Biglaw, Dissolution, Money, Partner Issues, Partner Profits

Make It Rain or Make Way

If you think that making partner is like winning the Biglaw race, you haven’t actually been paying attention to what’s been happening to partners over the past few years. Sure, Biglaw partnerships overall are enjoying higher profits now than they were during the darkest days of the recession (while associate salaries remain stagnant, of course). But average “profits per partner” numbers can be misleading.

Steven Harper, the former Kirkland & Ellis partner turned law professor, writes that the income gap between the top earning partners and everybody else is “exploding.” It’s never been more lucrative to have a nice book of business.

And to keep it for yourself….

If you like money, you can’t understate how good it is to be a Biglaw partner with a portable book of business. Harper has written a lot about Jamie Wareham, the man who left Paul Hastings for $5 million a year at DLA Piper (no word on whether Wareham’s signing bonus included a personal Porta-Potty).

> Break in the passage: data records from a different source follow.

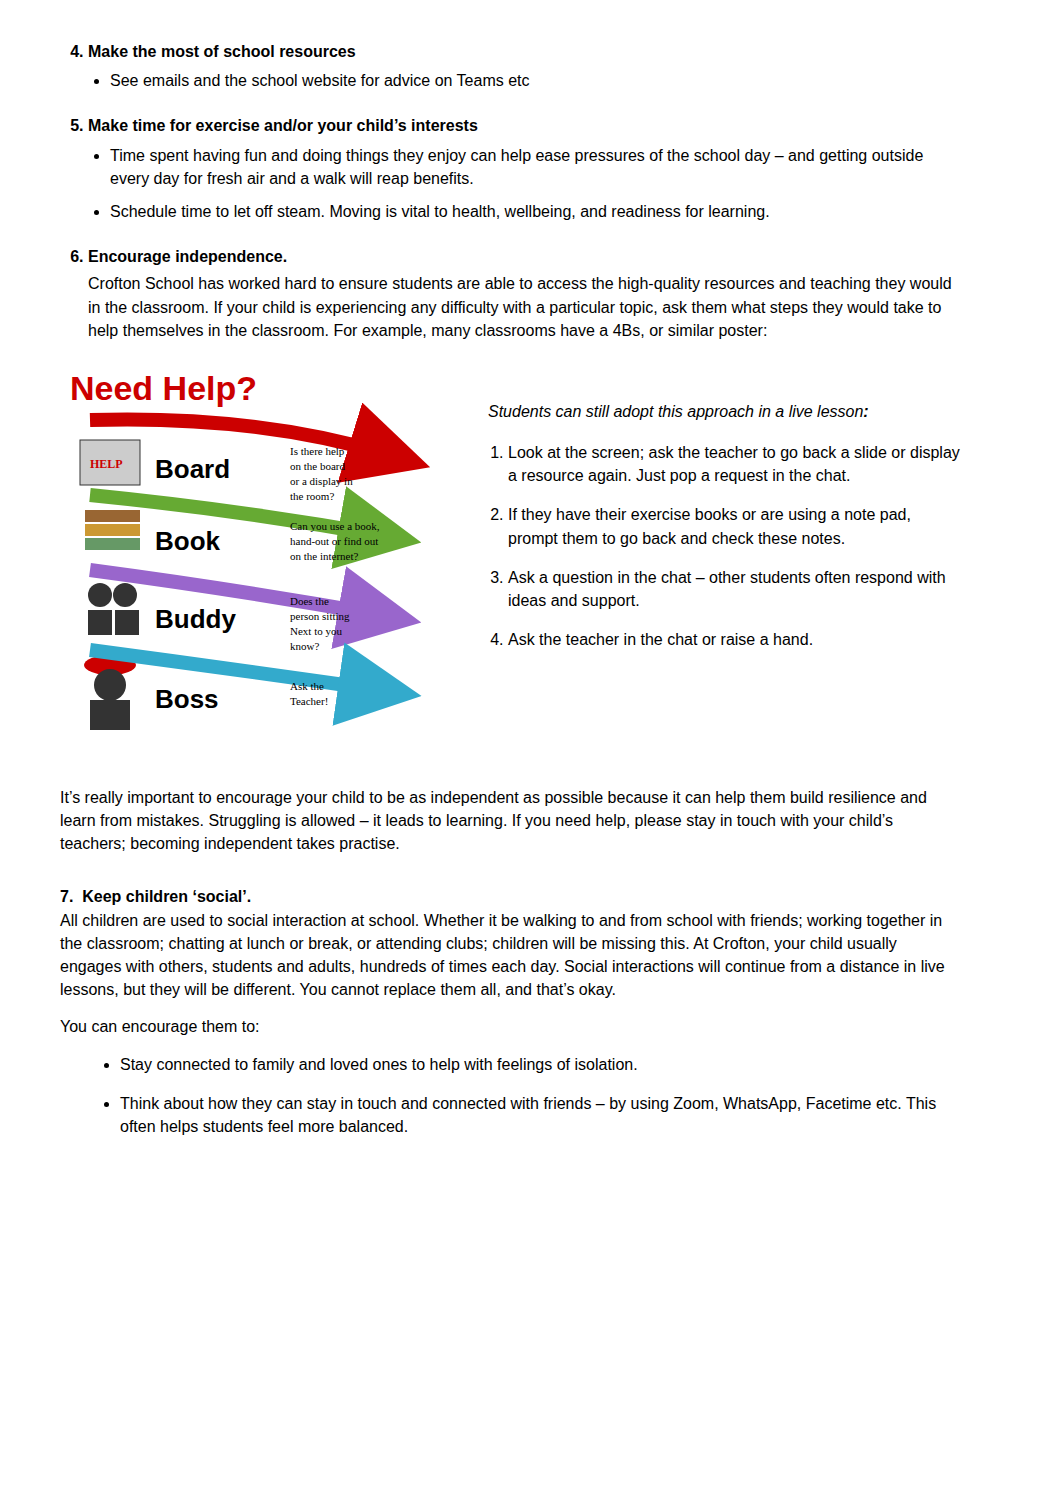Make the most of school resources
See emails and the school website for advice on Teams etc
Make time for exercise and/or your child’s interests
Time spent having fun and doing things they enjoy can help ease pressures of the school day – and getting outside every day for fresh air and a walk will reap benefits.
Schedule time to let off steam. Moving is vital to health, wellbeing, and readiness for learning.
Encourage independence.
Crofton School has worked hard to ensure students are able to access the high-quality resources and teaching they would in the classroom. If your child is experiencing any difficulty with a particular topic, ask them what steps they would take to help themselves in the classroom. For example, many classrooms have a 4Bs, or similar poster:
Students can still adopt this approach in a live lesson:
Look at the screen; ask the teacher to go back a slide or display a resource again. Just pop a request in the chat.
If they have their exercise books or are using a note pad, prompt them to go back and check these notes.
Ask a question in the chat – other students often respond with ideas and support.
Ask the teacher in the chat or raise a hand.
It’s really important to encourage your child to be as independent as possible because it can help them build resilience and learn from mistakes. Struggling is allowed – it leads to learning. If you need help, please stay in touch with your child’s teachers; becoming independent takes practise.
7. Keep children ‘social’.
All children are used to social interaction at school. Whether it be walking to and from school with friends; working together in the classroom; chatting at lunch or break, or attending clubs; children will be missing this. At Crofton, your child usually engages with others, students and adults, hundreds of times each day. Social interactions will continue from a distance in live lessons, but they will be different. You cannot replace them all, and that’s okay.
You can encourage them to:
Stay connected to family and loved ones to help with feelings of isolation.
Think about how they can stay in touch and connected with friends – by using Zoom, WhatsApp, Facetime etc. This often helps students feel more balanced.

But that high bonus comes at a cost, according to Harper’s Am Law Daily article:

As I’ve observed previously, the reasons for the lateral explosion have much to do with big law’s evolution. The prevailing business model encourages partners to keep clients in individual silos away from fellow partners, lest others claim a share of billings that determine compensation. Paradoxically, such behavior also maximizes a partner’s lateral options and makes his or her exit more likely. In other words, the institutional wounds are self-inflicted.

Hey, it wouldn’t be the first time business concerns made Biglaw a crappier, less collegial place to work.

But the other angle of poaching the rainmaking partners is that it turns most partners reading this into the 99% (of the 1%).

Edwin B. Reeser and Patrick J. McKenna correctly observe that a firm’s average PPP is not all that informative. The authors focus principally on the growing cohort of non-equity partners amid a climate in which clients are unwilling to pay for first- and second-year associates. But Reeser and McKenna make a telling point on a seemingly unrelated topic: the income gap within equity partnerships has exploded.

They note that a few years ago the equity partner pay spread was typically three-to-one; at some firms it’s now ten-to-one or even twelve-to-one:

“Over the last few years there has been a dramatic change in the balance of compensation, to a large degree undisclosed, in which increasing numbers of partners fall below the firm’s reported average profits per equity partner (PPP)…Typically, two-thirds of the equity partners earn less, and some earn only perhaps half, of the average PPP.”

The rich get richer while the also very well off get squeezed?

Partners (and those who would like to be partners someday) notice what the focus is: it’s not about doing the best work, it’s about getting the most business. Increasingly, “service partners” are just that: there to serve the firm’s real rainmakers. But those rainmakers have no real loyalty to the firm. Their clients are their own, not the firm’s.

Which makes you wonder if this kind of rainmaking inequality will lead to firm dissolutions. If most of the business generated by the firm is in the hands of a select cadre of partners, then you can kill a firm by poaching a few key people.

Get busy billing, or get busy dying.